Upregulation of KCa3.1 expression was recorded in TAA-induced and high fat diet-induced liver disease. Treatment with Senicapoc decreased palmitic acid-driven HepG2 cell death. (P < 0.05 vs control) supporting the finding that Senicapoc reduces lipid-driven apoptosis in HepG2 cell cultures. In animals fed a HFD for 6 wk, co-treatment with Senicapoc, (1) reduced non-alcoholic fatty liver disease (NAFLD) activity score (NAS) (0-8 scale), (2) decreased steatosis and (3) decreased hepatic lipid content (Oil Red O, P < 0.05 vs vehicle). Randomization of TAA animals and HFD fed animals to Senicapoc was associated with a decrease in liver fibrosis as evidenced by hydroxyproline and Masson’s trichrome staining (P < 0.05 vs vehicle). These results demonstrated that Senicapoc mitigates both steatosis and fibrosis in liver fibrosis models.

CONCLUSION

These data suggest that Senicapoc interrupts more than one node in progressive fatty liver disease by its anti-steatotic and anti-fibrotic activities, serving as a double-edged therapeutic sword.

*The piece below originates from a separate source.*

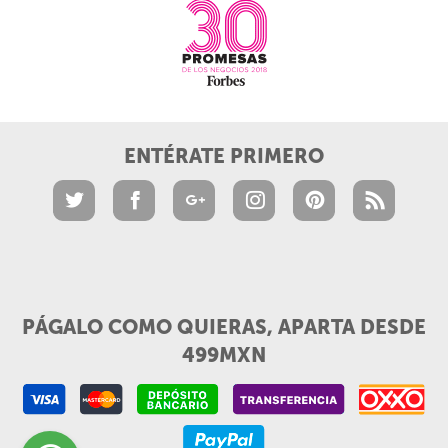
ENTÉRATE PRIMERO
PÁGALO COMO QUIERAS, APARTA DESDE
499MXN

Keywords: High fat diet; Liver; Steatosis; Fibrosis; KCa3.1 channel; Senicapoc; Inflammation

Core tip: Given the large numbers of people with fatty livers and even relatively indolent steatosis can result in a significant population progressing to non-alcoholic steatohepatitis (NASH), NASH with fibrosis and cirrhosis. We report for the first time that a KCa3.1 channel inhibitor exerts an anti-steatotic effect in the setting of fatty liver disease which can be harnessed for the treatment of liver fibrosis. Second, we are the first to report that Senicapoc, a drug that has been through Phase III clinical trials, can be repurposed for the treatment of fatty liver disease and potentially for the treatment of other lipid disorders.